■ Extract:
★ ★ ★ ★ ★ ★ ★

Saturday, July 17, 2010

Bastille Day – Les Bleus (Con’t)


Philippe Streiff (Source: Motorsport Magazine.com)

A Rondeau reunion with added Spice

OOPS! I’ve totally deviated from the original Questione that was bouncing ‘round my noggin’ way back when...

As I’d originally thought that this year’s Formula 1 season marked the first time in three decades that there wasn’t a French Grand Primo Piloto upon the F1 Grid; but my research reveals that there were 24 French Grand Primo Piloto’s between 1981-2004; before there were Zero French drivers, first in 2005: while Frank Montagny substituted for Yuji Ide after having his FIA Super license pulled for 4-races at “Super Best Friends” in 2006. Then again in 2007 there were Zero French GP Piloto’s, before The Hamburgular ‘N Romain showed up for a brief spell between 2008-09. ‘As now we’re back to NO “Frenchies,” whilst the likely heir apparent is Ferrari-boy Jules Bianchi...


1980-2010: Total = 27 F1 Drivers

French Grand Prix Winners
Obviously the most successful of all the Formula One Drivers is none other then Alain Prost, whose statistics stand head ‘N shoulders above the rest, while Rene Arnoux and Jacques Laffite were left to scrap over runner-up status. With Didier Pironi’s three victories being one more then the triumbrant of Patrick Depailler, Jean-Pierre Jabouille and Patrick Tambay, with Jean Alesi and Olivier Panis bringing up the rear.

Alain Prost
(Years; 1980-91, 1993) Teams: McLaren; Renault; Ferrari; Williams
(51 Wins, 33 Poles, 106 Podiums)

”The Professor” is the only Frenchman to ever win the World Championship, doing it a most impressive four times. (1985-86, 1989, 1993) As Prost currently ranks second in All-time Grand Prix victories (51) and third for overall Drivers Championships behind Michael Schumacher and Juan Manuel Fangio; yet Alain’s battles with Arch-nemesis Ayrton Senna are legendary, as the two traded Championship winning crashes in Japan along with Senna’s hiring at Williams ultimately leading to Prost’s retirement...

★ ★ ★ ★ ★ ★ ★

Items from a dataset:
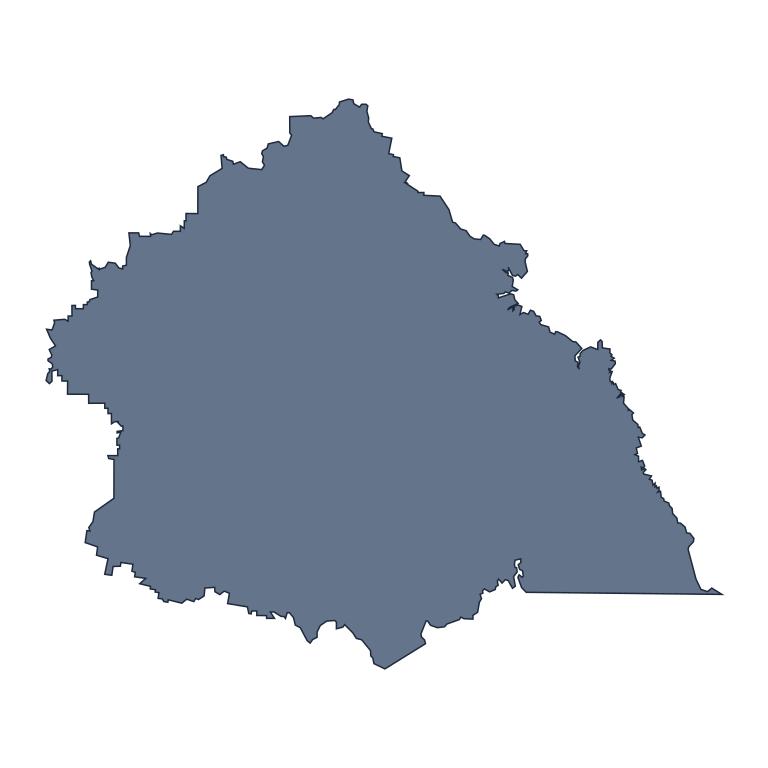 the district of Murrindindi, Victoria, Australia
{"feature_id": "25037944B67422185849488", "entity_name": "Murrindindi", "entity_type": "district", "adm_level": 2, "iso_a3": "AUS", "parent_name": "Australia", "parent_adm1": "Victoria", "projection": "mercator", "projection_center": [145.689, -37.281], "detail": "fine", "context": "isolated", "style": "filled", "palette": "slate", "viewbox_px": 768, "rotation_deg": 0, "n_neighbors": 0, "source": "geoboundaries", "source_scale": "gbopen_adm2", "svg_char_len": 6065}
<svg xmlns="http://www.w3.org/2000/svg" viewBox="0 0 768 768"><path d="M367.8,105.8L365.9,104.2L361.6,104.3L359.5,107.1L353.8,103.7L352.9,99.9L348.5,99.1L339.5,102.0L339.2,104.7L335.4,109.5L333.8,109.4L332.0,112.8L323.1,118.8L321.0,117.4L313.6,118.2L310.8,115.7L289.7,116.6L289.8,133.0L291.6,135.2L287.8,145.3L283.9,146.2L278.6,141.5L268.3,143.9L267.1,148.1L262.5,150.8L261.7,153.7L263.4,156.5L262.4,161.9L264.5,165.2L261.7,169.6L248.3,168.2L240.3,161.7L233.4,164.2L232.8,161.3L226.9,159.4L226.2,157.1L223.6,156.7L223.4,154.7L221.0,155.4L222.1,168.4L210.0,175.7L206.2,182.3L197.9,186.6L197.8,213.6L186.0,213.5L186.0,220.8L184.3,220.8L184.2,228.3L180.4,225.8L180.3,231.3L173.5,231.3L171.5,234.4L157.4,233.0L151.7,234.8L150.3,233.5L150.5,236.4L139.5,236.3L138.7,232.9L128.9,232.9L130.3,245.6L126.4,257.3L126.4,265.2L122.7,266.0L122.6,268.9L118.8,267.9L115.3,263.2L108.3,262.2L105.1,267.4L99.7,269.1L99.1,267.6L99.1,269.6L91.5,264.2L90.6,260.8L89.4,261.9L89.6,264.3L92.0,271.2L91.0,272.5L91.8,277.0L93.7,280.7L91.5,280.7L91.5,289.2L97.7,290.1L97.7,297.0L90.0,299.6L88.9,302.0L87.3,302.0L87.3,304.6L83.4,304.6L83.4,308.7L75.5,308.7L75.4,305.4L71.9,305.5L72.0,316.0L68.1,316.0L68.1,321.2L64.7,319.3L53.9,320.2L54.6,322.9L52.0,330.0L46.6,329.2L50.4,338.2L55.5,345.9L49.2,349.5L51.8,355.1L51.2,357.4L48.0,359.0L48.0,360.7L52.2,363.8L52.8,366.9L51.1,369.0L49.2,368.8L49.7,371.4L47.8,373.6L46.1,380.5L49.4,383.6L52.0,381.2L51.9,371.1L57.7,369.6L57.7,375.7L61.9,375.6L61.9,381.0L67.6,381.1L67.5,394.2L88.6,394.3L88.7,403.3L104.8,403.2L104.8,408.3L108.0,408.3L108.0,413.6L111.4,413.5L111.5,423.8L114.2,422.0L117.2,421.4L119.0,421.7L117.0,421.7L121.3,426.2L122.9,426.0L122.9,430.6L117.1,431.4L117.1,432.9L120.8,432.2L118.7,437.8L116.9,438.4L116.9,445.2L119.6,445.2L119.6,448.8L117.7,448.8L117.7,455.6L107.9,455.6L108.7,458.5L114.0,459.5L113.9,498.3L94.5,512.0L93.0,521.5L88.8,527.5L89.9,531.0L86.9,530.6L85.2,542.6L97.6,546.9L96.5,555.2L108.0,558.7L104.7,574.3L111.8,575.3L113.1,566.5L120.4,566.2L120.9,562.5L132.9,564.2L131.9,571.2L135.3,572.4L134.6,576.8L145.7,578.4L139.7,583.7L150.5,586.4L150.2,588.9L155.4,589.7L155.1,592.0L158.9,592.6L158.1,598.4L162.2,598.9L163.9,601.6L167.9,602.2L168.2,599.8L181.8,603.2L186.7,599.2L193.8,601.6L195.7,598.5L198.6,599.5L204.1,595.9L204.9,588.0L214.7,587.4L214.9,591.7L219.8,594.6L224.2,591.1L229.4,593.3L227.6,603.6L247.4,606.9L248.8,613.5L251.2,613.9L251.7,611.0L256.8,611.0L256.8,615.5L266.6,615.6L266.6,618.4L274.5,618.4L270.4,612.0L274.0,612.0L281.1,616.4L284.0,616.5L285.5,618.5L287.2,612.6L289.5,612.8L293.5,617.6L295.3,625.1L300.2,627.6L307.2,640.7L310.1,643.1L312.7,639.5L317.1,637.3L317.1,632.0L320.3,625.5L326.7,621.1L334.7,620.5L336.4,622.1L336.4,628.8L342.9,627.1L344.6,624.6L352.8,632.8L356.3,638.4L361.7,639.8L370.5,650.6L370.8,655.9L372.9,658.2L373.9,663.6L384.9,668.9L425.5,643.7L424.6,640.0L421.4,636.9L421.0,633.8L426.1,620.9L427.6,621.0L430.6,625.3L437.4,627.7L444.5,626.8L447.0,624.0L459.3,619.6L460.9,617.1L463.9,618.7L473.0,619.1L472.9,615.4L477.6,612.3L479.4,602.2L481.5,598.7L480.1,594.3L482.9,593.1L482.5,591.0L484.3,588.9L489.6,591.9L495.3,589.5L495.7,587.0L498.2,585.2L497.3,581.3L498.6,579.1L502.0,583.1L505.3,579.7L508.2,580.5L512.5,588.3L515.3,586.2L513.6,576.6L517.2,571.9L516.6,567.6L515.1,567.5L514.4,564.2L515.1,560.2L520.8,558.9L520.8,562.6L518.2,564.7L519.7,569.5L522.5,570.6L523.3,576.2L522.3,577.3L519.1,574.8L517.9,577.3L521.6,587.6L526.2,592.3L721.9,594.4L711.8,588.1L707.5,591.6L700.9,589.4L696.0,579.1L688.1,549.3L688.8,546.7L693.4,541.8L693.9,538.5L690.0,533.4L686.6,532.8L685.1,527.1L680.6,523.2L677.8,522.9L676.9,518.1L672.7,513.6L672.1,508.4L669.4,505.7L668.8,503.0L664.1,501.1L663.7,498.6L661.3,497.3L660.5,491.3L657.7,492.2L659.1,490.4L659.0,487.2L656.9,488.1L656.4,485.9L654.9,486.8L655.1,483.2L653.0,485.1L652.1,480.2L649.3,479.3L651.5,476.0L643.7,474.0L643.3,472.3L645.9,469.7L644.6,468.5L641.6,469.9L641.2,467.1L643.1,468.0L644.7,466.0L642.5,460.4L638.6,461.7L638.5,456.2L634.9,454.6L637.5,453.4L636.2,448.0L641.3,446.1L638.3,437.2L642.2,437.8L645.0,435.0L642.3,433.3L639.7,427.0L638.2,427.4L637.8,424.4L632.8,420.1L631.9,414.5L633.5,413.0L629.3,409.4L628.0,410.9L628.6,409.0L623.5,403.1L624.1,396.9L622.8,396.3L624.4,394.6L623.2,393.8L622.2,395.5L622.0,394.2L619.1,397.3L617.4,397.6L621.7,392.6L620.5,392.0L621.1,390.4L618.1,389.5L615.6,383.6L613.6,384.5L613.3,382.7L611.9,383.5L612.3,381.5L610.2,381.6L609.8,378.0L612.1,371.7L609.7,372.4L610.6,370.7L608.7,370.0L608.9,368.6L611.2,369.0L615.3,363.8L615.1,361.1L611.1,360.3L614.2,358.2L610.9,356.2L612.0,354.8L609.9,352.9L610.0,349.0L602.4,347.9L602.1,341.5L600.5,339.9L597.9,342.2L597.7,349.5L590.6,346.9L583.1,350.4L580.2,353.5L580.1,356.2L578.0,357.2L580.0,362.3L578.4,365.8L579.2,369.2L577.4,366.4L578.1,362.3L575.3,360.9L574.9,355.8L581.8,348.5L575.9,341.9L572.8,341.6L565.4,335.6L557.7,331.9L555.7,331.6L554.6,334.2L550.0,332.1L548.6,326.9L540.7,324.6L539.2,322.0L541.3,320.5L539.8,316.4L536.1,315.8L533.6,311.3L530.4,310.2L528.1,314.3L523.6,312.5L519.9,314.6L521.9,306.5L518.1,305.0L514.2,306.2L514.2,309.6L512.9,310.8L512.9,306.9L507.4,309.9L509.9,307.2L518.1,303.4L514.8,299.7L513.7,294.8L510.9,293.8L498.3,297.9L498.3,295.6L496.8,294.3L504.0,293.4L505.3,291.8L508.9,293.1L511.9,290.4L516.0,291.1L517.8,289.8L512.2,286.5L513.3,280.1L512.5,277.5L507.8,275.3L508.3,273.1L506.0,272.7L502.3,269.3L507.6,271.6L509.0,269.7L508.1,267.2L512.4,275.4L515.4,276.2L517.7,274.5L521.5,278.2L527.4,271.5L525.1,261.7L525.4,258.9L527.8,255.8L527.7,253.8L525.6,253.7L526.7,250.8L524.1,250.7L520.1,244.3L505.1,243.5L504.5,241.4L500.0,243.5L499.3,246.0L494.1,244.3L489.8,238.8L484.6,235.3L483.3,235.1L480.6,239.5L474.3,238.9L470.0,236.3L466.2,230.7L460.7,229.0L455.5,223.0L452.6,222.1L449.0,209.7L440.0,196.1L423.8,195.3L423.9,192.5L417.9,192.5L417.9,191.2L405.2,182.9L406.7,182.8L405.2,181.9L409.3,175.6L401.9,170.9L399.8,157.8L393.2,156.5L393.5,154.7L388.7,153.6L391.8,138.2L381.8,136.2L382.3,133.6L374.0,131.8L372.8,128.9L371.5,128.8L368.3,122.0L368.7,117.9L366.9,111.5L367.8,105.8Z" fill="#64748b" stroke="#1e293b" stroke-width="1.5"/></svg>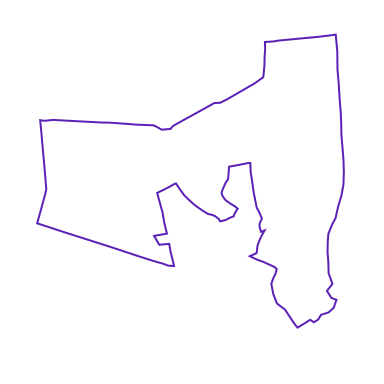 Al-Mejar Al-Kabir, Maysan, Iraq (orthographic projection), rotated 175°
{"feature_id": "34846034B74630941173951", "entity_name": "Al-Mejar Al-Kabir", "entity_type": "district", "adm_level": 2, "iso_a3": "IRQ", "parent_name": "Iraq", "parent_adm1": "Maysan", "projection": "orthographic", "projection_center": [47.287, 31.432], "detail": "fine", "context": "isolated", "style": "outline", "palette": "violet", "viewbox_px": 384, "rotation_deg": 175, "n_neighbors": 0, "source": "geoboundaries", "source_scale": "gbopen_adm2", "svg_char_len": 2264}
<svg xmlns="http://www.w3.org/2000/svg" viewBox="0 0 384 384"><g transform="rotate(175 192 192)"><path d="M106.3,335.1L106.6,328.5L107.9,320.3L108.8,311.9L109.9,305.7L111.0,300.1L113.6,298.6L120.6,294.5L125.4,292.3L127.1,291.5L149.6,281.0L156.2,278.4L161.9,278.7L164.4,277.6L188.9,266.7L194.8,264.1L198.8,262.3L204.0,260.0L206.4,258.5L207.7,256.7L209.7,256.7L211.0,256.7L214.2,256.7L216.6,256.7L218.2,257.7L221.9,260.3L223.5,261.1L224.7,261.8L228.4,262.3L234.8,263.1L242.6,264.1L249.4,265.3L268.2,268.3L273.8,268.8L320.6,275.4L323.2,275.9L333.0,275.8L337.0,276.8L336.9,268.4L336.9,246.4L336.8,228.6L336.9,212.5L336.9,207.6L338.4,202.7L345.1,184.6L349.0,174.3L320.9,162.3L279.0,144.8L248.8,131.8L237.8,127.2L227.1,123.1L222.0,120.7L216.4,119.8L217.2,126.0L218.6,134.4L219.2,142.3L226.0,142.3L229.2,142.3L233.6,151.6L228.6,152.0L225.5,152.3L220.6,152.7L221.7,159.8L222.4,164.7L223.1,173.9L225.8,188.6L226.8,194.1L219.0,197.1L213.6,199.3L209.2,201.4L207.2,201.9L204.1,196.2L203.3,194.8L200.0,189.4L195.2,183.8L192.3,180.7L190.2,178.5L183.3,172.7L178.1,168.8L173.8,167.4L171.0,165.9L167.8,162.9L166.5,160.3L161.2,161.1L156.1,163.1L152.4,164.3L151.6,166.6L150.3,168.3L148.8,170.5L147.9,171.4L150.4,173.9L152.7,175.6L155.0,177.2L156.6,178.7L159.0,180.6L160.6,183.0L162.0,185.5L162.6,188.8L162.0,190.3L160.4,193.4L157.8,198.1L155.0,201.6L154.0,206.9L153.4,210.9L152.8,214.0L142.9,214.9L138.5,215.4L134.1,215.9L131.4,215.8L131.8,206.9L131.0,194.4L130.6,186.2L128.9,170.8L126.7,165.7L124.7,159.4L127.4,154.6L127.7,151.4L126.7,146.3L123.1,147.4L128.2,139.5L131.3,133.2L133.0,125.5L140.0,123.0L132.3,118.5L126.7,116.0L121.3,112.9L116.0,109.9L114.3,107.7L115.9,103.4L118.5,99.1L121.0,93.6L119.9,83.1L118.1,77.1L117.1,73.6L114.2,70.9L109.6,66.8L104.7,57.7L103.0,54.5L100.1,49.7L98.7,47.7L91.9,51.0L85.4,54.4L82.0,51.6L77.4,53.9L74.2,58.4L66.5,60.1L60.9,64.4L57.5,72.0L62.3,74.3L66.2,81.7L60.1,88.3L63.0,99.1L62.3,109.9L62.2,120.4L61.0,131.5L59.8,138.4L55.4,147.2L51.3,153.4L47.8,164.5L46.7,167.3L43.4,175.6L40.5,186.1L39.0,198.6L38.3,211.2L38.2,224.0L38.2,235.1L37.4,247.3L36.9,257.8L36.8,271.9L36.4,286.7L36.4,301.5L35.0,319.4L35.1,336.3L39.9,336.0L52.3,335.6L93.4,335.3L96.9,334.9L98.9,334.9L102.8,335.0L106.3,335.1Z" fill="none" stroke="#5b21b6" stroke-width="2"/></g></svg>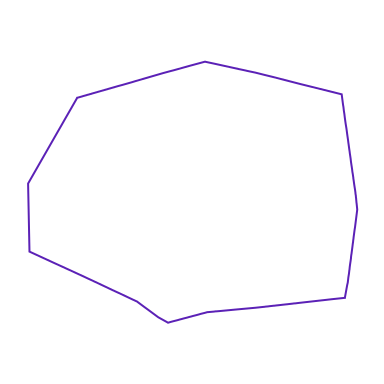 the district of Zuunmod, Töv, Mongolia, rotated 268°
{"feature_id": "93677404B29507747190159", "entity_name": "Zuunmod", "entity_type": "district", "adm_level": 2, "iso_a3": "MNG", "parent_name": "Mongolia", "parent_adm1": "Töv", "projection": "orthographic", "projection_center": [106.938, 47.703], "detail": "fine", "context": "isolated", "style": "outline", "palette": "violet", "viewbox_px": 384, "rotation_deg": 268, "n_neighbors": 0, "source": "geoboundaries", "source_scale": "gbopen_adm2", "svg_char_len": 2819}
<svg xmlns="http://www.w3.org/2000/svg" viewBox="0 0 384 384"><g transform="rotate(268 192 192)"><path d="M293.4,313.6L296.1,304.1L304.2,276.7L306.5,268.5L309.1,259.5L311.1,251.4L311.6,249.6L312.0,248.0L312.6,245.6L313.0,244.0L313.1,243.4L313.3,242.8L319.3,219.4L321.7,209.8L321.8,209.6L318.2,194.1L314.3,178.0L313.6,174.8L311.9,167.5L304.8,139.4L303.8,135.7L301.4,126.0L300.5,122.1L293.8,95.2L293.6,94.7L293.5,94.2L293.4,93.7L293.3,93.2L293.1,92.6L293.0,92.1L292.9,91.6L292.8,91.2L292.7,90.7L292.6,90.3L292.4,89.8L292.4,89.7L291.6,86.3L291.5,86.1L290.5,82.0L290.3,81.2L290.2,80.5L289.9,80.4L287.8,79.1L278.3,73.2L268.5,67.1L262.8,63.6L258.0,60.6L206.2,28.5L200.4,28.4L138.1,27.5L126.2,51.1L118.2,67.1L110.7,82.0L109.1,85.1L107.9,87.5L100.5,101.9L100.2,102.5L96.6,109.4L95.8,111.1L95.6,111.4L93.6,115.4L86.8,128.6L86.7,128.7L86.1,130.0L84.9,132.3L84.5,133.2L84.0,133.8L83.9,133.9L79.5,139.4L78.7,140.4L75.8,144.1L68.0,153.9L62.7,162.7L62.2,163.5L62.8,165.8L62.9,166.2L63.3,167.9L63.7,169.7L64.1,171.6L64.5,173.4L65.0,175.3L65.4,177.2L65.9,179.2L66.3,181.1L66.7,182.9L67.2,184.9L67.6,186.8L68.1,188.8L68.5,190.7L68.9,192.5L69.4,194.6L69.9,196.5L70.3,198.4L70.7,200.3L71.1,202.0L71.4,203.1L71.4,203.9L71.5,205.7L71.6,207.7L71.7,209.6L71.9,211.6L71.9,212.8L72.0,214.8L73.0,231.5L74.1,251.3L74.7,259.6L74.7,260.0L74.9,261.7L75.0,263.9L75.2,265.7L75.3,267.2L75.4,268.5L75.5,269.5L75.5,270.7L75.6,271.2L75.6,271.8L75.7,272.4L75.7,273.1L75.8,273.7L75.8,274.4L75.9,275.0L75.9,275.7L76.0,276.3L76.0,277.0L76.1,277.6L76.1,278.2L76.2,278.9L76.2,279.6L76.3,280.2L76.3,280.9L76.4,281.6L76.4,282.2L76.5,282.9L76.5,283.6L76.6,284.2L76.6,284.9L76.7,285.6L76.7,286.2L76.8,286.8L76.8,287.4L76.9,288.0L76.9,288.6L77.0,289.2L77.1,290.3L77.1,290.9L77.1,291.5L77.3,293.5L77.6,297.2L78.4,307.6L79.5,322.0L79.9,327.0L80.9,341.1L81.0,341.1L93.4,343.8L96.0,344.5L98.6,344.9L101.3,345.3L104.8,346.0L108.2,346.5L109.1,346.7L111.4,347.0L114.4,347.5L117.6,348.1L120.5,348.6L121.0,348.6L123.6,349.0L124.4,349.2L125.6,349.4L128.0,349.8L131.6,350.4L135.4,351.0L135.6,351.1L138.5,351.5L139.4,351.7L140.9,351.9L148.1,353.1L151.2,353.7L161.7,355.4L168.5,356.5L169.0,356.5L172.0,356.3L174.9,356.1L175.7,356.0L177.7,355.9L179.3,355.8L180.0,355.8L180.4,355.7L182.5,355.6L182.8,355.6L183.4,355.5L184.1,355.4L185.3,355.3L185.9,355.3L186.5,355.2L186.8,355.2L187.7,355.1L188.7,355.0L191.1,354.7L193.6,354.4L195.5,354.2L197.6,354.0L200.1,353.7L200.8,353.7L202.5,353.5L204.4,353.3L206.5,353.0L209.0,352.8L211.7,352.5L214.2,352.2L217.0,351.9L219.7,351.7L222.4,351.4L225.0,351.1L227.3,350.9L228.9,350.7L231.9,350.4L233.9,350.2L235.7,350.0L238.0,349.8L240.8,349.5L243.5,349.2L246.6,348.9L249.7,348.6L254.4,348.0L257.1,347.7L261.1,347.3L264.6,347.0L268.0,346.6L271.7,346.3L273.9,346.0L284.4,345.0L293.4,313.6Z" fill="none" stroke="#5b21b6" stroke-width="2"/></g></svg>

★ ★ ★ ★ ★ ★ ★

■ Tasks for this exercise:
1. According to the post on French Formula 1 drivers, how many times did Alain Prost win the World Championship?
2. Write out the part of the post on French Formula 1 drivers starting with "OOPS! I’ve totally" and going on through "Ferrari-boy Jules Bianchi...".

■ Outputs in order:
1. Four times.

2.
OOPS! I’ve totally deviated from the original Questione that was bouncing ‘round my noggin’ way back when...

As I’d originally thought that this year’s Formula 1 season marked the first time in three decades that there wasn’t a French Grand Primo Piloto upon the F1 Grid; but my research reveals that there were 24 French Grand Primo Piloto’s between 1981-2004; before there were Zero French drivers, first in 2005: while Frank Montagny substituted for Yuji Ide after having his FIA Super license pulled for 4-races at “Super Best Friends” in 2006. Then again in 2007 there were Zero French GP Piloto’s, before The Hamburgular ‘N Romain showed up for a brief spell between 2008-09. ‘As now we’re back to NO “Frenchies,” whilst the likely heir apparent is Ferrari-boy Jules Bianchi...